Absolutorium ze studiów Anzelm Lutwak uzyskał 6 kwietnia 1900 r. Egzaminy rygoryzalne zdawał natomiast w latach 1899-1900. Pierwsze rygorozum – z prawa sądowego – zaliczył z wynikami sufficienter i jedną valde bene 28 lipca 1899 r., drugie – polityczne – tylko z ocenami sufficienter – 28 kwietnia 1900 r. Trzecie rygorozum – historyczno-prawne – także wyłącznie z wynikami sufficeniter zdał 28 czerwca 1900 r. 30 czerwca 1900 r. otrzymał tytuł doktora praw[10].

W czasie trzech pierwszych lat studiów w kartach wpisowych Lutwak podawał wyznanie żydowskie, ale narodowość polską, ale w ostatnim roku w rubrykach wyznanie i narodowość napisał – łącząc obie kolumny – żydowska[11]. Związane było to najprawdopodobniej z rozwojem współczesnego politycznego ruchu syjonistycznego (pod wpływem wydarzeń zapoczątkowanych sprawą Dreyfusa we Francji[12] i działalnością wiedeńskiego dziennikarza Theodora Herzla (1860-1904), który w 1896 r. wydał w Wiedniu książkę pt. Der Judenstaat (Państwo żydowskie)[13]. Idee syjonistyczne Herzla szybko dotarły do kręgów studenckich uniwersytetów monarchii, w tym do Krakowa i Lwowa. Wielu studentów tworzyło organizacje syjonistyczne albo angażowało się w działania istniejących. Tak stało się z Anzelmem Lutwakiem, który wyrósł w tradycji asymilacyjnej, a ok. 1898 r. zaangażował się w działania na rzecz propagowania idei nowoczesnego państwa żydowskiego według koncepcji Herzla, a tuż po studiach pojechał do Wiednia.

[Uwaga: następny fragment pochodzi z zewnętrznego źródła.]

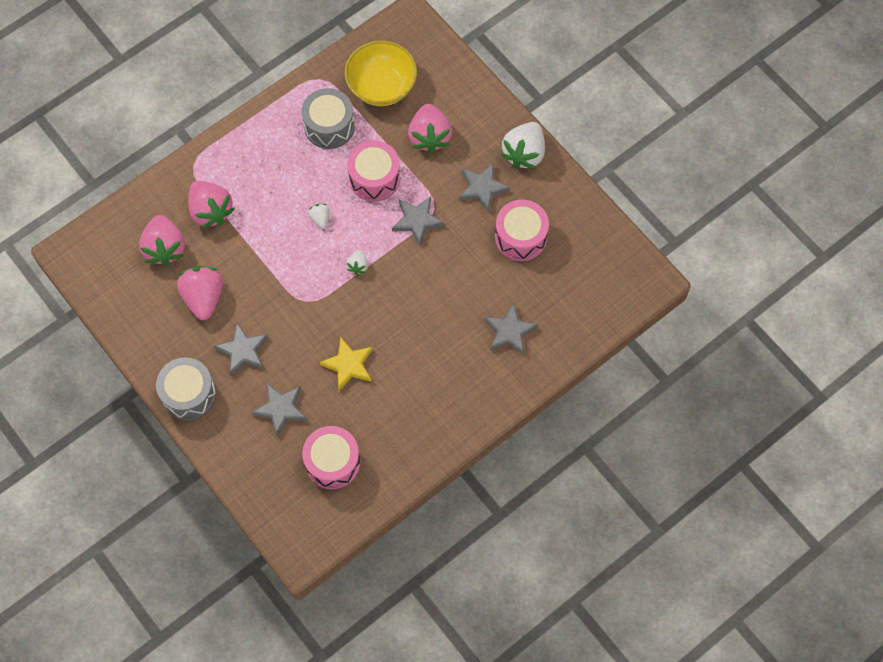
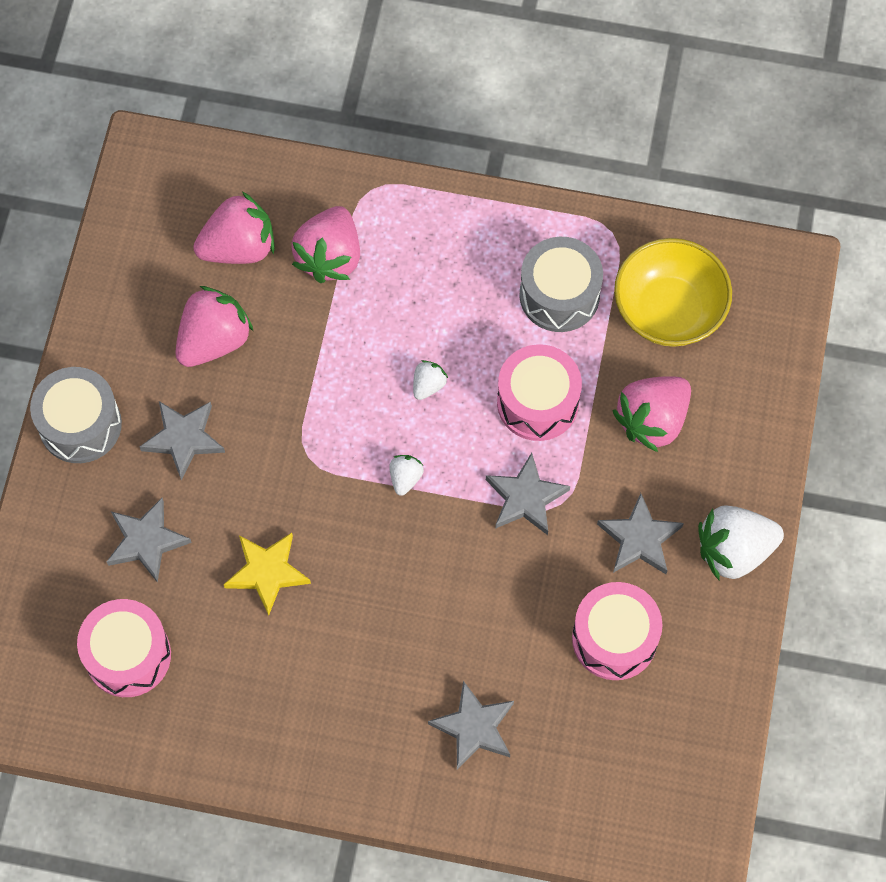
camera: 50 degrees right, 0 degrees up
(165, 248) = (239, 247): pink strawberry -> pink strawberry turned 150 degrees counterclockwise
(358, 266) = (405, 478): white strawberry -> white strawberry turned 135 degrees clockwise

Zanim jednak opuścił Galicję, około 1899/1900 r. Anzelm Lutwak rozpoczął przygotowywanie do zawodu adwokata. Staż „kandydacki”, czyli – posługując się dzisiejszą terminologią – aplikacja adwokacka, był dwuetapowy – sądowo-patronacki. W czasie owego siedmioletniego okresu przygotowania przez rok należało odbywać praktykę w sądzie i zdać egzamin adwokacki (możliwe było to już po czterech latach, ale wpis na listę adwokatów nie mógł nastąpić wcześniej jak po siedmiu latach). Posiadanie stopnia doktora praw było, zgodnie z austriacką ustawą adwokacką z 1868 r., warunkiem wstąpienia do adwokatury. Dlatego planujący wykonywanie w przyszłości zawodu adwokata najczęściej bezpośrednio po zdaniu prawniczych egzaminów państwowych podchodzili do egzaminów rygoryzalnych (doktorskich).

Już jako student wyższych lat Anzelm Lutwak aktywnie działał w syjonistycznym stowarzyszeniu „Libanan”, a następnie był współzałożycielem i pierwszym prezes stowarzyszenia akademickiego „Haszachar – Przedświt” w Krakowie. W tym czasie opublikował też pierwsze teksty literackie. Jak wynika z życiorysu zamieszczonego w Almanachu i leksykonie Żydostwa polskiego, pierwszy felieton napisany w duchu syjonistycznym – pt. Z domu niewoli – opublikował w lwowskim tygodniku „Przyszłość”, ukazującym się w latach 1892-1898 pod redakcją Gerszona Zippera i Henryka Gabla, z którym wkrótce podjął stałą współpracę. W tym czasie zredagował też pierwszy manifest akademickiej młodzieży narodowo-żydowskiej, ogłaszając w nim postulat żydowskiego renesansu pod hasłem „Prawem naszym – zmartwychwstanie”[14].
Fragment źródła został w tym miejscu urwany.